The most significant single source of disagreement is the evaluation of disease seen on T2/FLAIR images. In our experience, almost half of the disagreements resulted when one reader called progression on the FLAIR images at a particular visit, while the other reader did not. This disagreement was especially prominent in trials where an anti-angiogenic agent was part of the treatment. Another major source of variability is readers' differing willingness to call a new lesion. Finally, variability arises from decisions regarding where to measure lesions in the first place, especially when lesions are highly irregular and contain necrosis, cystic change, and so forth.
Evaluating the performance of the final read requires a much closer review of the details of the assessments than just the disagreement rate. Prior regulatory opinions are cited as indicating that a disagreement rate above 40% indicates unreliable data, but a great deal of glioblastoma trial experience shows that such rates are common, while a thorough review of the data shows no evidence of poor data quality, given the difficulty of the disease assessment. While the absolute disagreement rate should be reported, the rate of disagreement within one visit should always accompany those statistics. A thorough and extensive analysis of the disagreement on the date of progression strongly points to evaluating for evidence of single reader bias as a much more appropriate analysis of reader performance than adhering to a strict disagreement rate threshold.
Another important source of data for determining the source and import of various imaging features is the adjudicator comments. Adjudicators must be trained to provide comments that are as clear and specific as possible regarding the disagreement between the readers and their reason for choosing their preferred interpretation. Searchable terms are recommended to facilitate the use of software to compile the comments, though there is no substitute for a thorough review of the comments to get a comprehensive understanding of reader performance.
Key Recommendations and Observations
Prespecify the evaluations to be carried out, design the scanning protocol to support these analyses, and distribute the image acquisition requirements to sites in an imaging manual to all of the sites to ensure uniform image quality.
Conduct ongoing near real-time review of collected images to provide timely feedback to sites about quality.
Involve a local radiologist as a coinvestigator, if possible, and establish clear communication channels with the technologists.
Response assessment should include both radiologists and neuro-oncologists and should be done in a defined algorithmic manner to reduce interpretation variability. Both radiologists and neuro-oncologists should be experienced in the application of the RANO criteria.
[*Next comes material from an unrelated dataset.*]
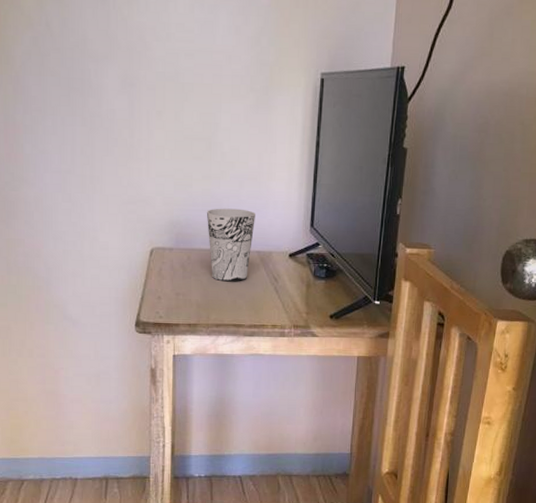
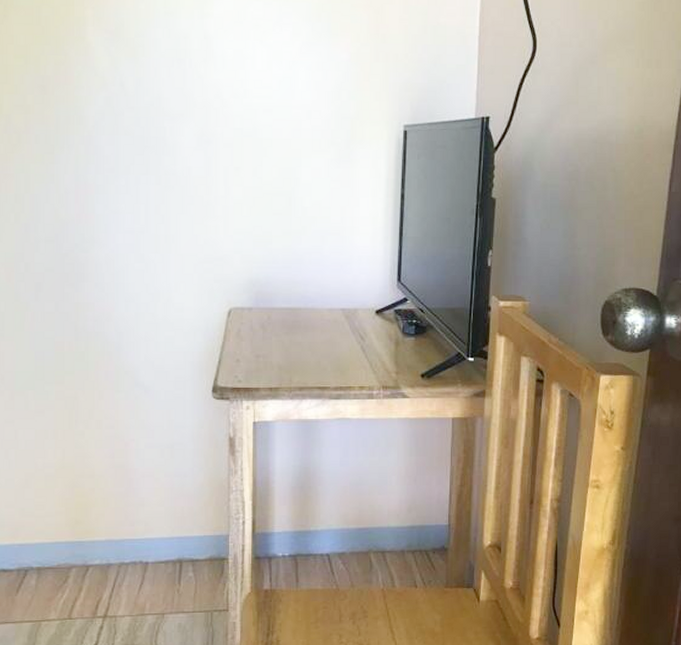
cup: present [206,208,255,282] -> none [287,264,339,342]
The greatest single source of disagreement between readers is progression of disease based on T2/FLAIR images.
Using experienced, multiple readers for each case can increase assessment accuracy. However, using the rate of disagreement by itself is inadequate to evaluate reader performance given the difficulty of interpretation in this indication. Statistical methods more sensitive and specific to reader performance quality assessment should be used to evaluate reader performance more effectively.